Python从精确位置获取HTML元素/节点/标记

时间:2014-08-18 19:00:46

标签: python html python-3.x

我有一个很长的html文档,我知道其中某些文本的确切位置。例如:

<html>
  <body>
    <div>
      <a>
        <b>
          I know the exact position of this text
        </b>
        <i>
          Another text
        </i>
      </a>
    </div>
  </body>
</html>

我知道这句话“我知道这段文字的确切位置”从字母编号'x'开始,到字符编号'y'结束。但是我必须得到整个标记/ node / element,它保存了这个值。可能有几个是它的祖先。

我如何轻松处理它?<​​/ p>

//修改

要明确说明 - 我唯一得到的是一个整数值,它描述了句子的开头。

例如 - 2048。

我不能假设任何有关文档结构的内容。从某些方面开始,我必须在整个节点中由祖先进行祖先。

即使是位置(2048)指出的句子也不一定是唯一的。

2 个答案:

答案 0 :(得分:1)

假设<b>在此实例中是唯一的,您可以将XPathxml.etree.elementtree一起使用。

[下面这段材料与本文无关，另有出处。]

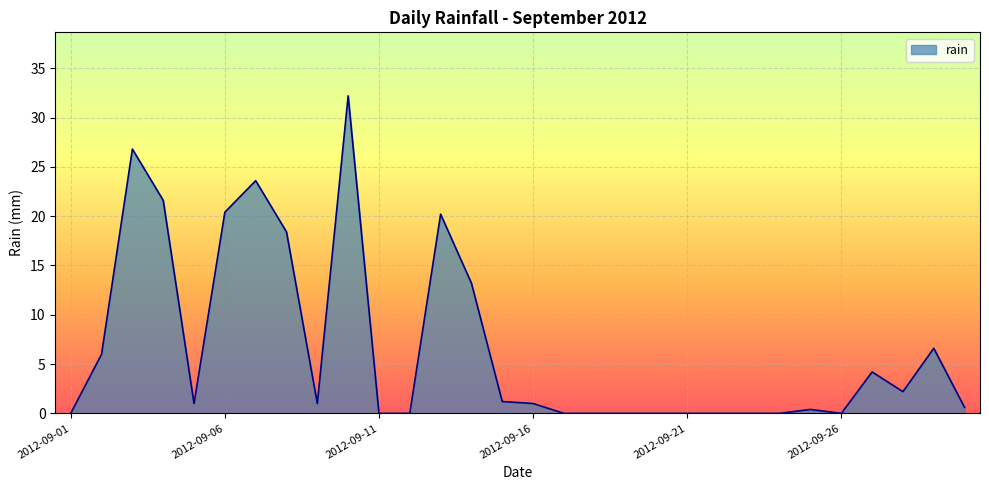

What is the difference between the maximum and minimum values?

32.2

import xml.etree.elementtree as ET
tree = ET.parse('xmlfile')
root = tree.get(root)
myEle = root.findall(".//*[b]")

myEle现在将保留对'b'的父级的引用,在本例中为'a'。

如果您只想要b元素,那么您可以这样做:

myEle = root.findall(".//b")

如果你想要a的孩子,你可以做几件不同的事情:

myEle = root.findall(".//a//")
myEle = root.findall('.//*[a]//*')[1:]

有关XPath的更多信息,请查看此处:XPath

答案 1 :(得分:0)

您可以将整个HTML文档的内容作为字符串阅读。然后,您可以使用标记(具有唯一ID的HTML锚元素)获取修改后的字符串,并使用xml.etree.ElementTree解析字符串,就像标记位于原始文档中一样。然后,您可以使用XPath找到标记的父元素,并删除辅助标记。结果包含结构,就像解析原始doc一样。但是现在你知道带有文字的元素了!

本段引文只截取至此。